SYT7 Acts as Tumor Promotor in Development of Bladder Cancer Through Targeting POLE2

Abstract

Background: Nowadays, bladder cancer has been recognized as a serious threaten to human health in urological system, the research of molecular mechanism of which may benefit for its treatment. This study aimed to explore the regulatory role and mechanism of SYT7 in the development and progression of bladder cancer. Methods: IHC analysis was performed to detect the expression of SYT7 in clinical specimens. Cell models were constructed based on lentivirus-mediated gene regulation. Evaluation of cell phenotypes including cell proliferation, cell apoptosis and cell migration was used to reveal the role of SYT7 in bladder cancer, which was further verified by mice xenograft model.
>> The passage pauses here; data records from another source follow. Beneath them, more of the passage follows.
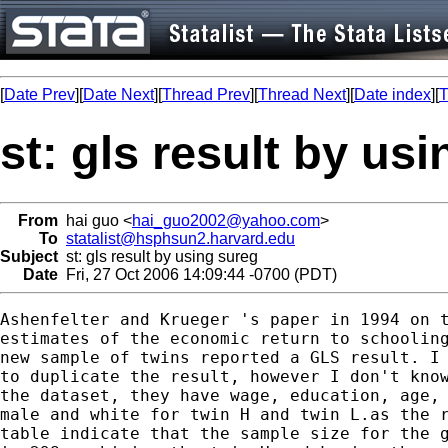
[
Date Prev
][
Date Next
][
Thread Prev
][
Thread Next
][
Date index
][
T
st: gls result by us
From
hai guo <
hai_guo2002@yahoo.com
>
To
statalist@hsphsun2.harvard.edu
Subject
st: gls result by using sureg
Date
Fri, 27 Oct 2006 14:09:44 -0700 (PDT)
Ashenfelter and Krueger 's paper in 1994 on t
estimates of the economic return to schooling
new sample of twins reported a GLS result. I 
to duplicate the result, however I don't know
the dataset, they have wage, education, age, 
male and white for twin H and twin L.as the r
table indicate that the sample size for the g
Moreover, a genechip analysis was performed to explore the downstream mechanism of SYT7 in bladder cancer. Finding: It was indicated that SYT7 was up-regulated in bladder cancer tissues in comparison with normal tissues and significantly associated with more advanced pathological grade. In vitro and in vivo studies showed that knockdown of SYT7 could inhibit bladder cancer development through regulating proliferation, colony formation, apoptosis and migration of bladder cancer cells. Mechanistically, we identified POLE2 as a potential downstream target of SYT7 in bladder cancer cells. Down-regulation of POLE2 also inhibits bladder cancer development in vitro and is capable of alleviating the promotion of bladder cancer induced by SYT7 overexpression. Interpretation: SYT7 and POLE2 were both found to be critical regulator in the development and progression of bladder cancer and SYT7 may execute its functions through POLE2. Funding Statement: This work was financially supported by National Natural Science Foundation of China (No.81402116, No.81772718) and Natural Science Foundation of Guangdong Province, China (No. 2017A030313847). Declaration of Interests: The authors declare no conflict of interest. Ethics Approval Statement: Patients were completely informed before the collection of the tissue samples and the experimental design was approved by the Ethics Committee of the First Affiliated Hospital, Sun Yat-Sen University.